To: Sully- who wrote (69410)2/10/2009 9:06:09 AM
From: Sully-1 Recommendation  Read Replies (2) | Respond to of 90947
 
Look, It's Not an Earmark as Long as You Don't Call It One

The Campaign Spot
Jim Geraghty Reporting

A reader, watching Obama's town hall meeting, asks,

<<< "What happened to Obama's legendarily succinct answers? A question about green technology has morphed into discussion of electronic health records." >>>


I also notice that Obama is declaring, "This bill does not have a single earmark in it."

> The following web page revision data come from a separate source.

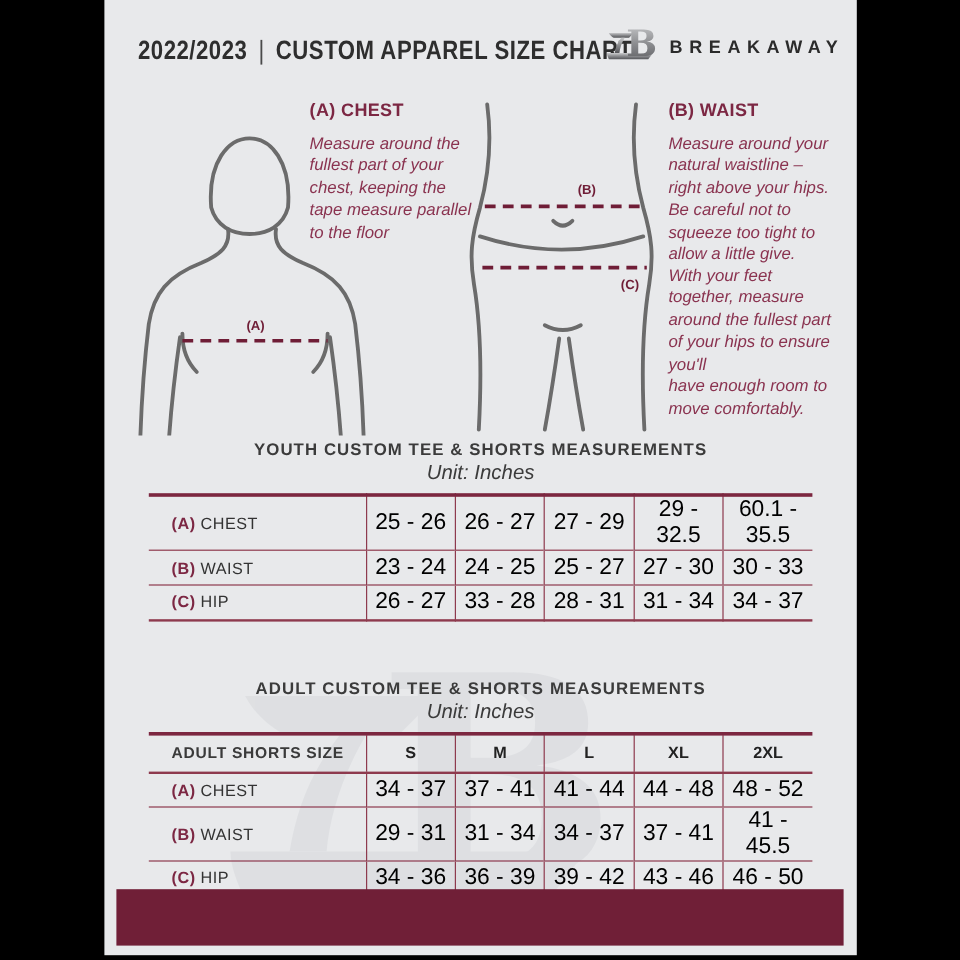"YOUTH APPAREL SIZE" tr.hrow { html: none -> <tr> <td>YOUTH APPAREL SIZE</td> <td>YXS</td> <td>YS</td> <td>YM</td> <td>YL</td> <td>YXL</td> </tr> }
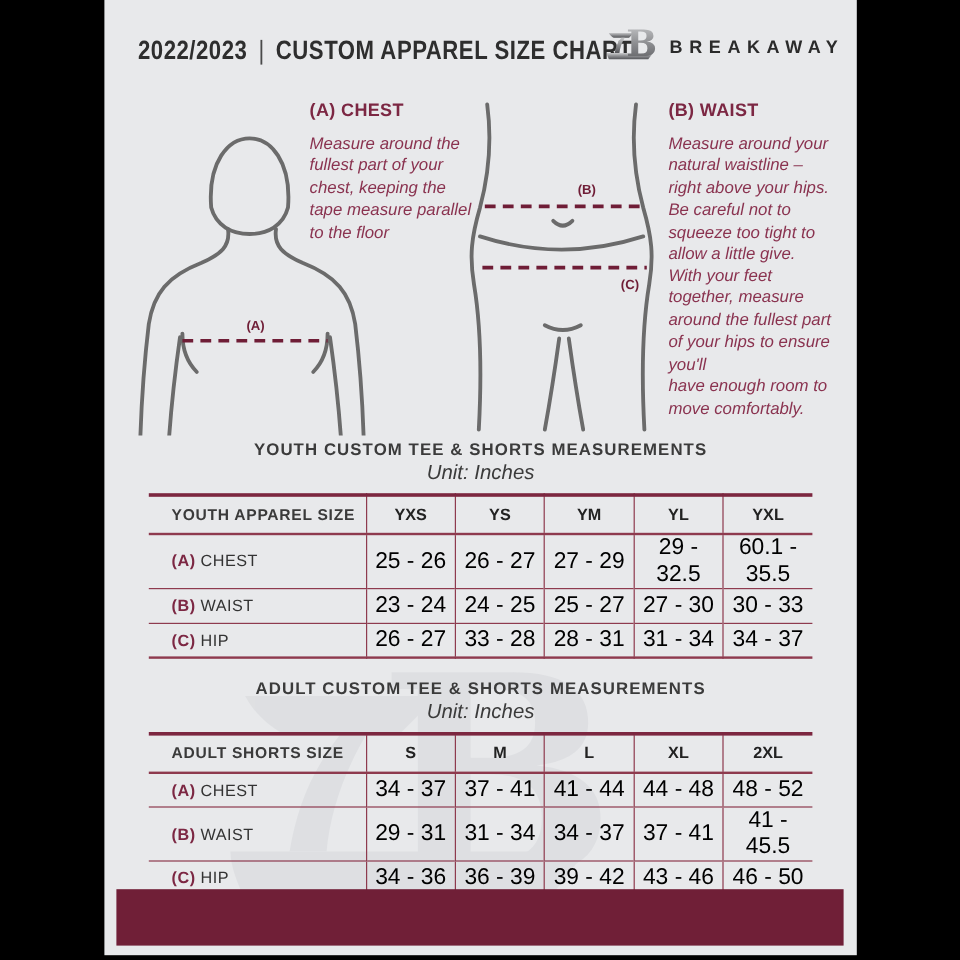"ADULT CUSTOM TEE & SHORTS" .tb-adult { margin-top: 25px -> none }
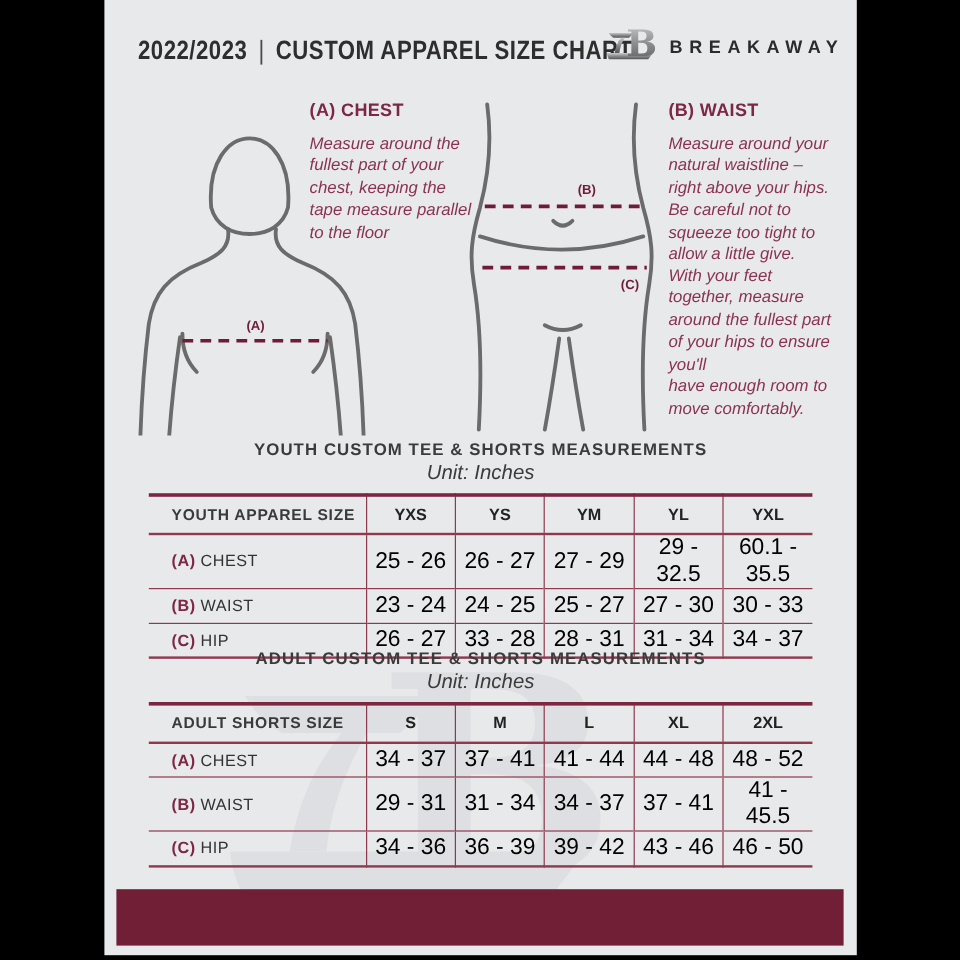"ADULT SHORTS SIZE" td.lbl { text: ADULT SHORTS -> WAIST APPAREL }
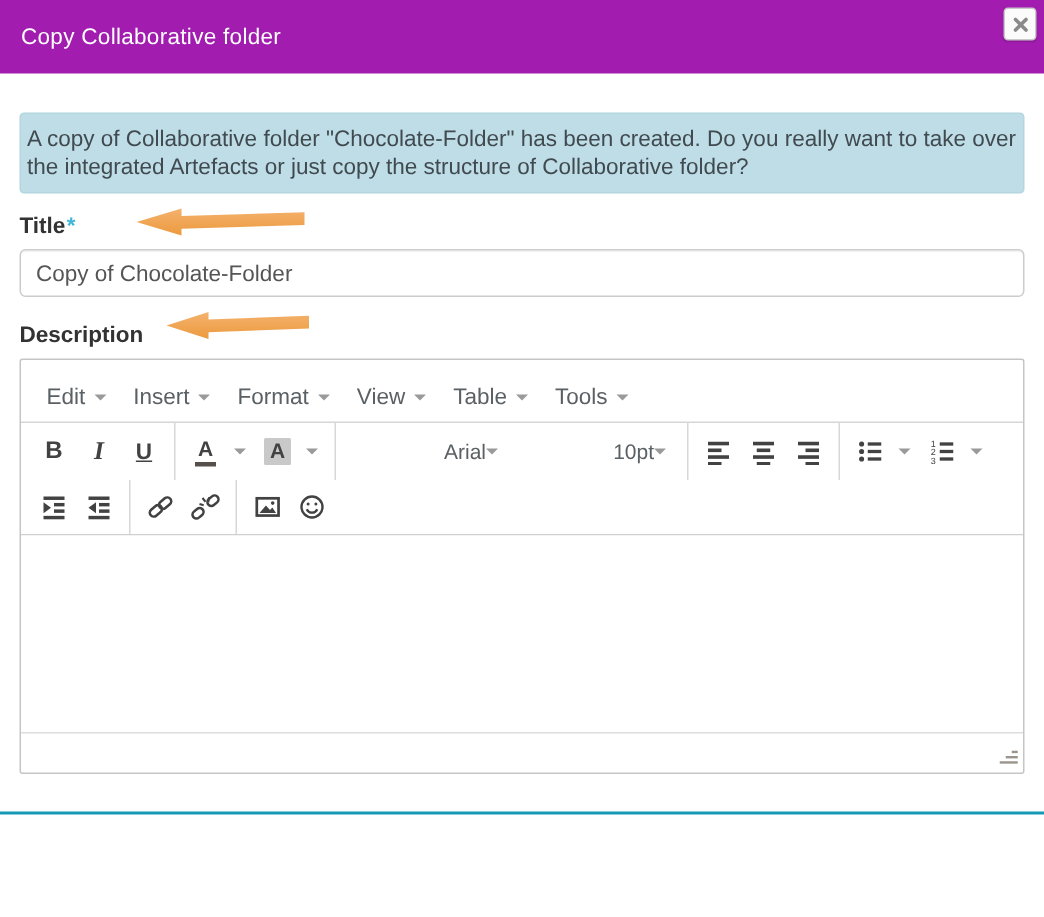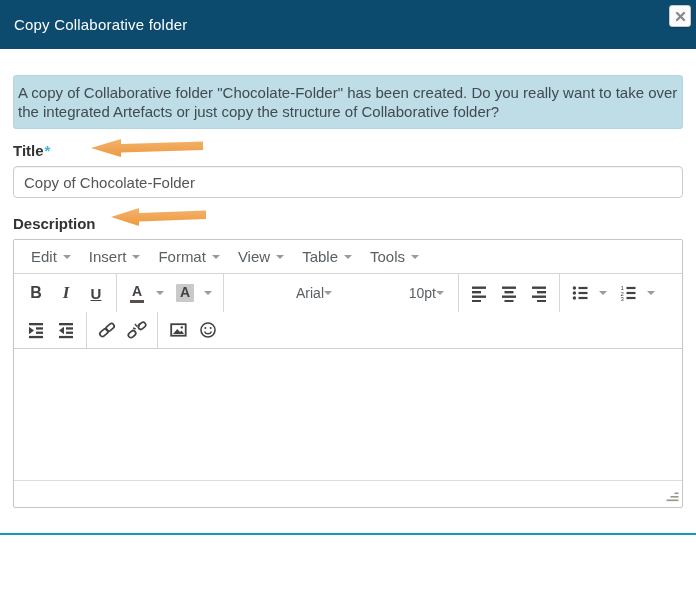"Copy Collaborative folder" .modal-header { background: #0c4a6e -> #a21caf }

He needs to read the bill more closely.
What does he call the $200 billion for "one or more near zero emission powerplants” when the only one that had been on the Department of Energy's drawing board was FutureGen, a favorite of the Illinois congressional delegation and now-departed Gov. Rod Blagojevich? The one project that had been scuttled, and that the Obama administration had said it opposed, because of prohibitively enormous costs?

I liked this succinct assessment from Ed Morrissey: "The problem in this bill isn’t in Elkhart, and neither is the solution."

campaignspot.nationalreview.com



To: Sully- who wrote (69410)2/10/2009 11:35:08 AM
From: TimF  Read Replies (1) | Respond to of 90947
 
By CBO’s estimates, economic output over the next two years will average 6.8 percent below its potential—that is, the level of output that would be produced if the economy’s resources were fully employed

I've seen that measure a few time and find it odd. IMO its inaccurate and arrogant to think we can actually know what the economy would produce if all its resources where fully employed.

Unemployment rate, reduction in real GDP, increase in unemployment rate, net loss of jobs, and other measurements are better IMO. (Not perfect, but then comparisons of economic stats, or even the stats themselves, are not perfect)

By those measurements this downturn is so far similar to, or not as bad as, the 1981 recession, and not nearly as bad as other recessions which most people have never heard of in 1948, 1953, and 1958.